Update the listing below by changing every "event" to "entry", keeping everything else the same and omitting the picture lines.

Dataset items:
□ □ □
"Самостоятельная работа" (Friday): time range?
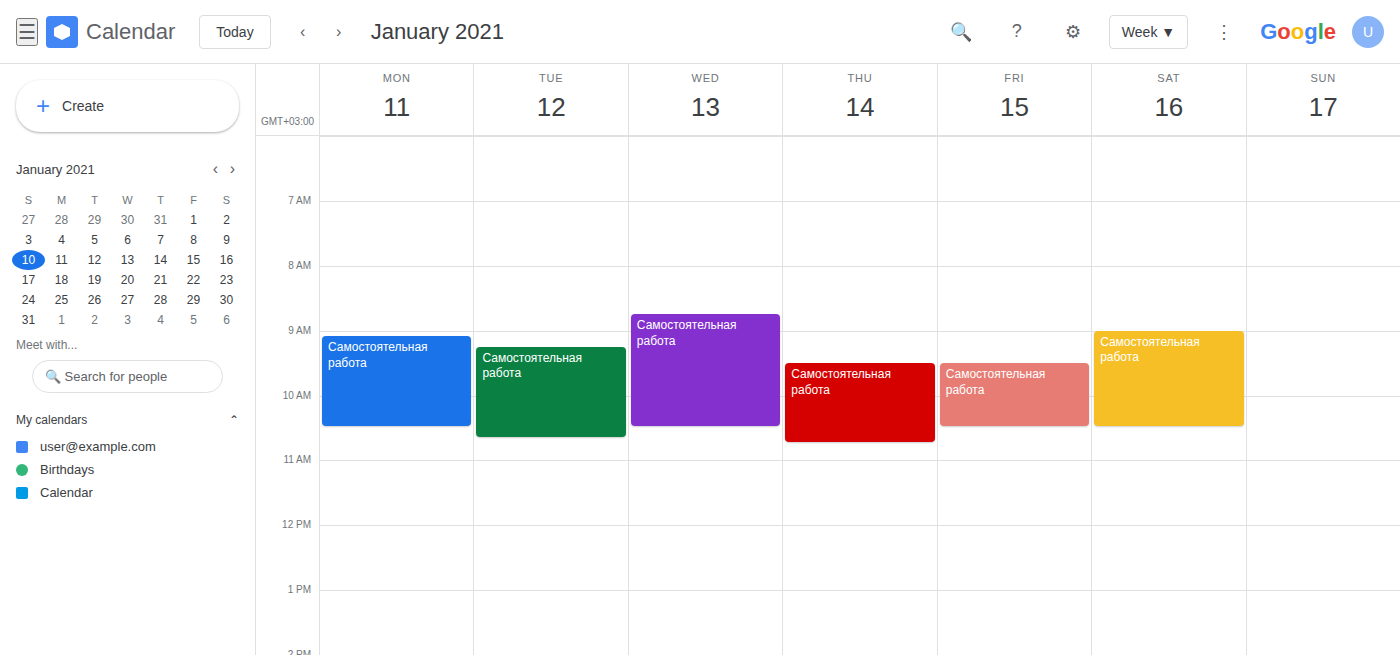
09:30 to 10:30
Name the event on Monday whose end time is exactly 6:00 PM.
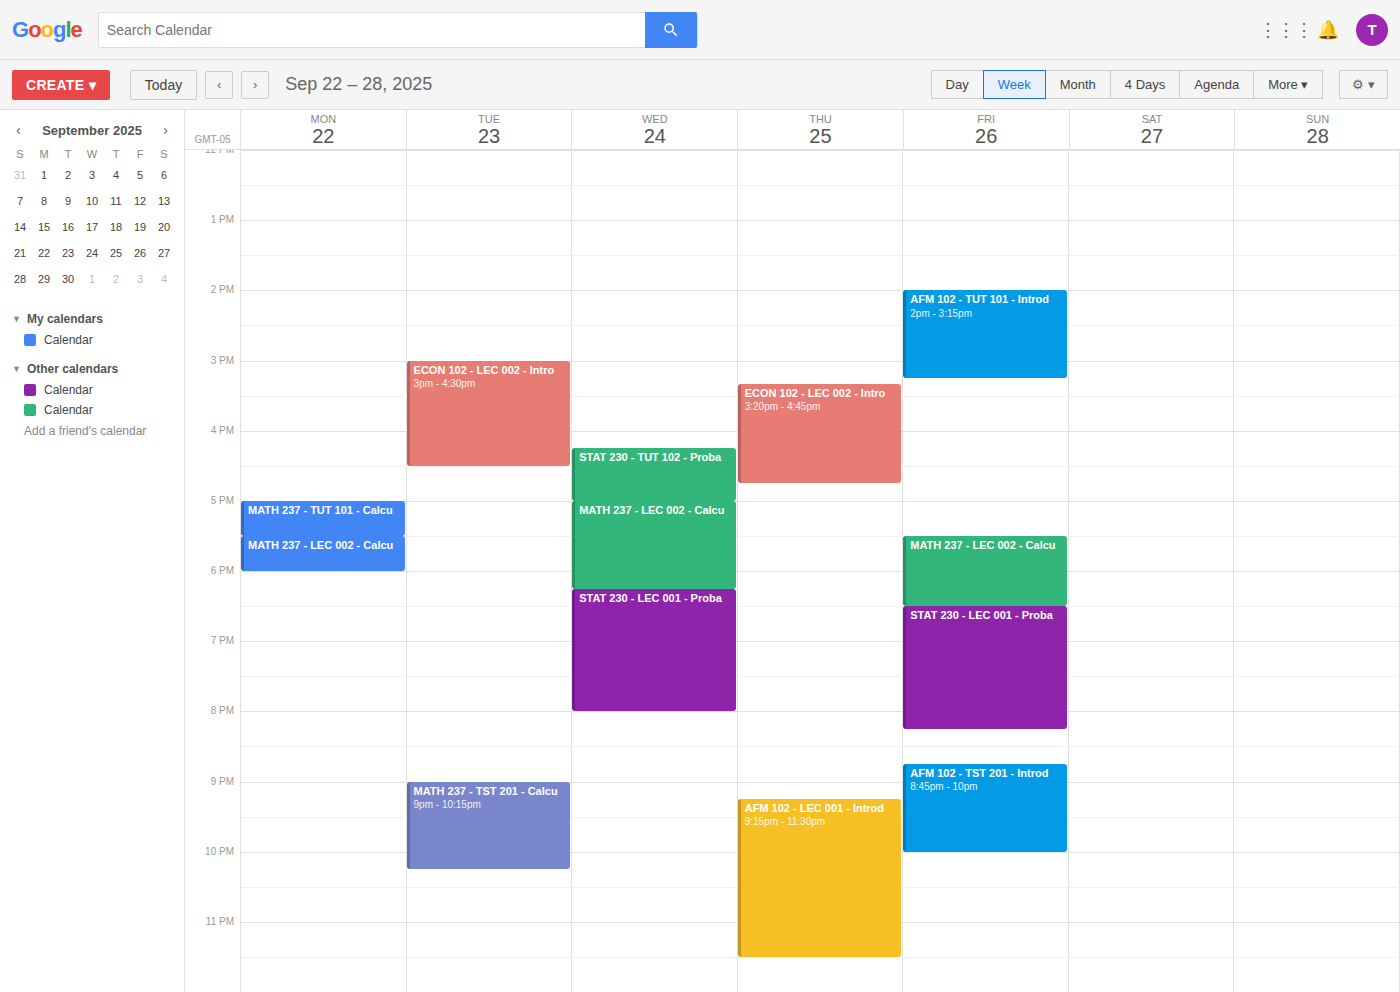
"MATH 237 - LEC 002 - Calcu"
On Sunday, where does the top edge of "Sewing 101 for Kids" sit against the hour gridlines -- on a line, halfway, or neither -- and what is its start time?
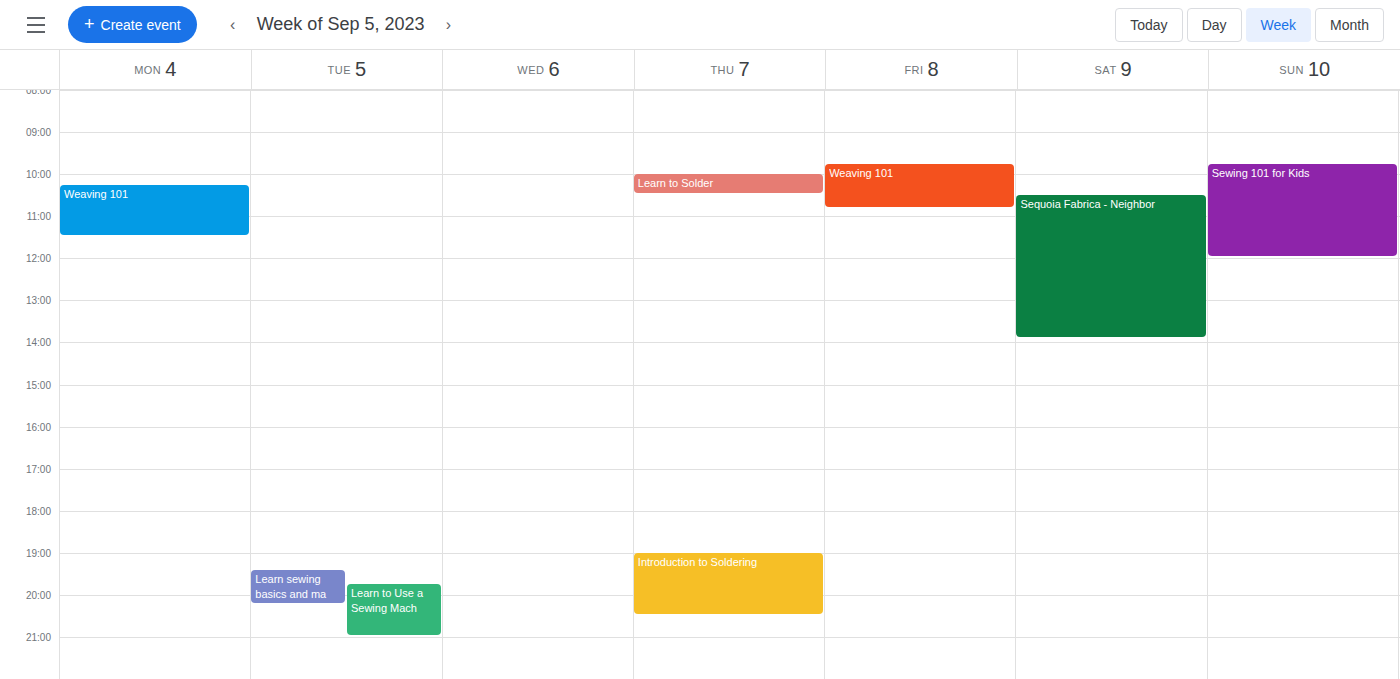
9:45 AM -- neither: three quarters of the way from the 9 AM line to the 10 AM line.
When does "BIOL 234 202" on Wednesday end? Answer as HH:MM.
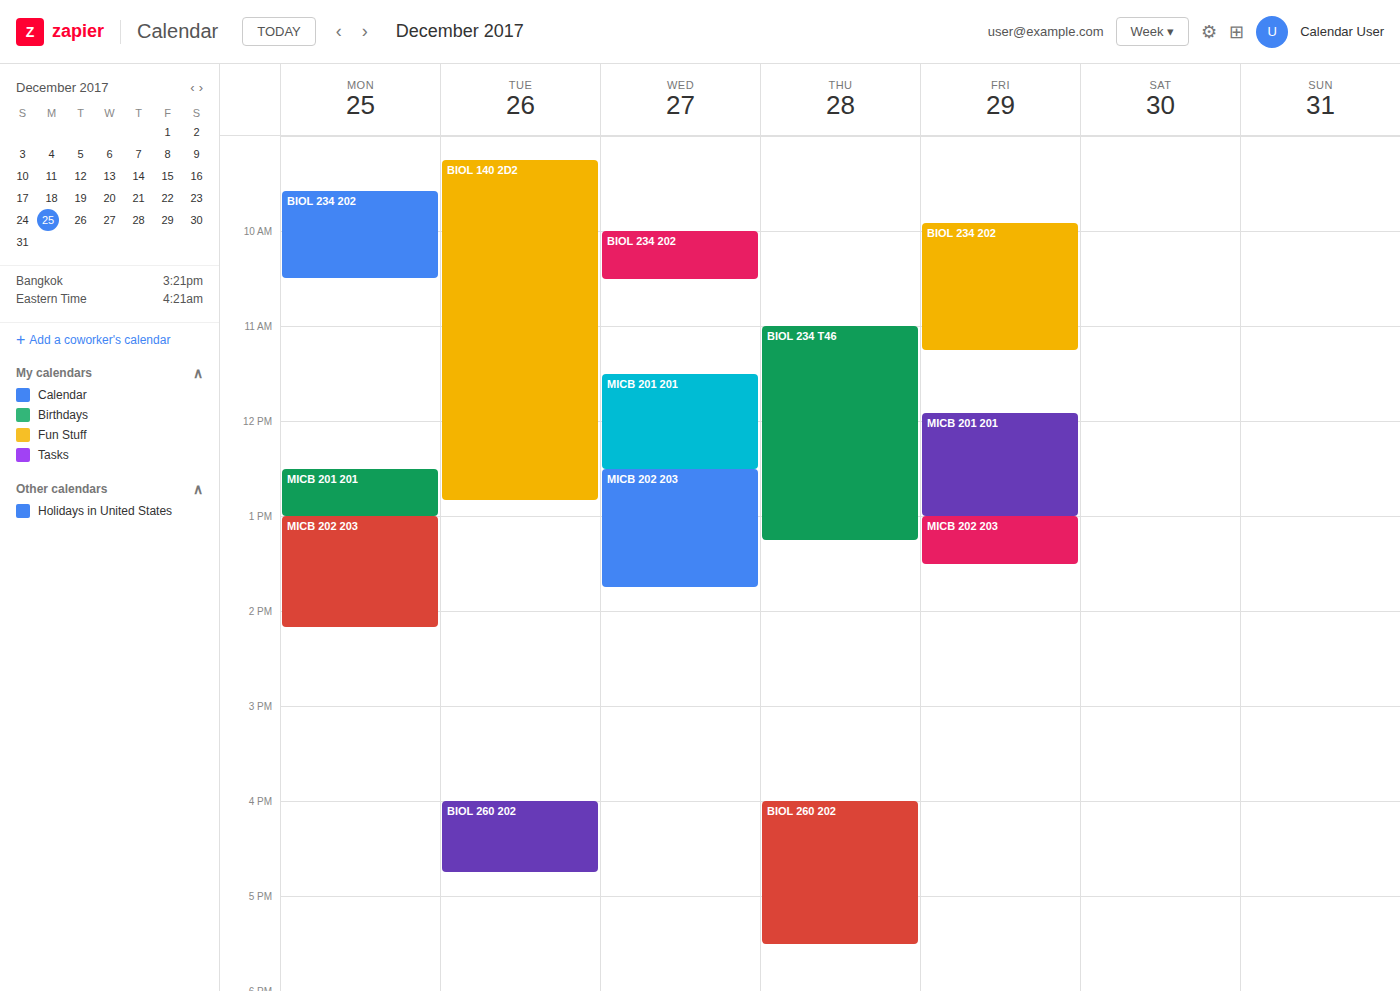
10:30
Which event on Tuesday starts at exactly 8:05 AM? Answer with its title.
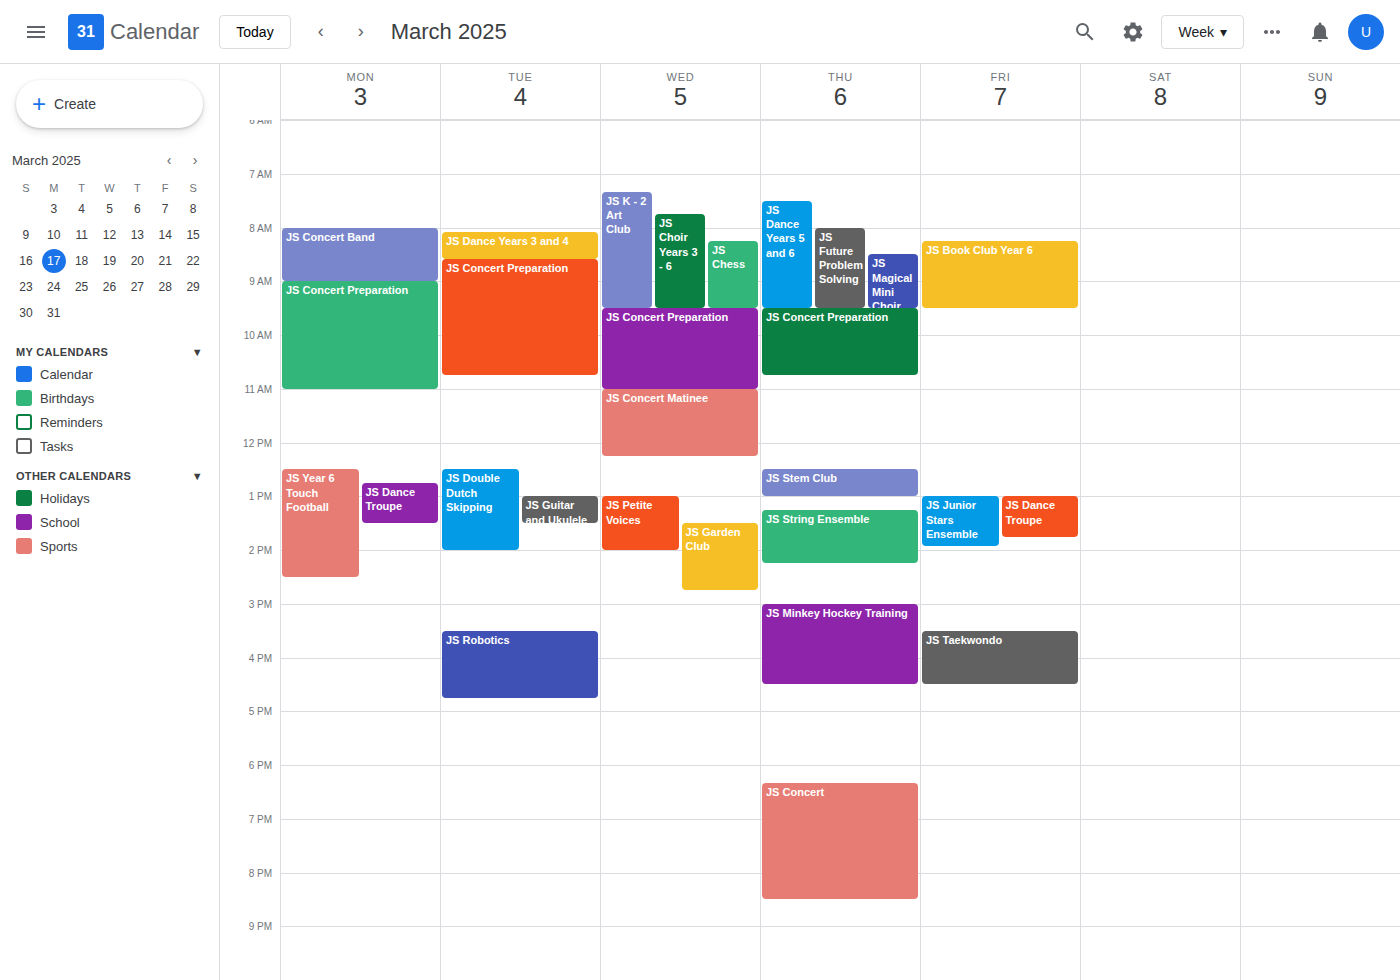
"JS Dance Years 3 and 4"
□ □ □
OUTPUT FOR THIS EXERCISE:
"Самостоятельная работа" (Friday): time range?
09:30 to 10:30
Name the entry on Monday whose end time is exactly 6:00 PM.
"MATH 237 - LEC 002 - Calcu"
On Sunday, where does the top edge of "Sewing 101 for Kids" sit against the hour gridlines -- on a line, halfway, or neither -- and what is its start time?
9:45 AM -- neither: three quarters of the way from the 9 AM line to the 10 AM line.
When does "BIOL 234 202" on Wednesday end? Answer as HH:MM.
10:30
Which entry on Tuesday starts at exactly 8:05 AM? Answer with its title.
"JS Dance Years 3 and 4"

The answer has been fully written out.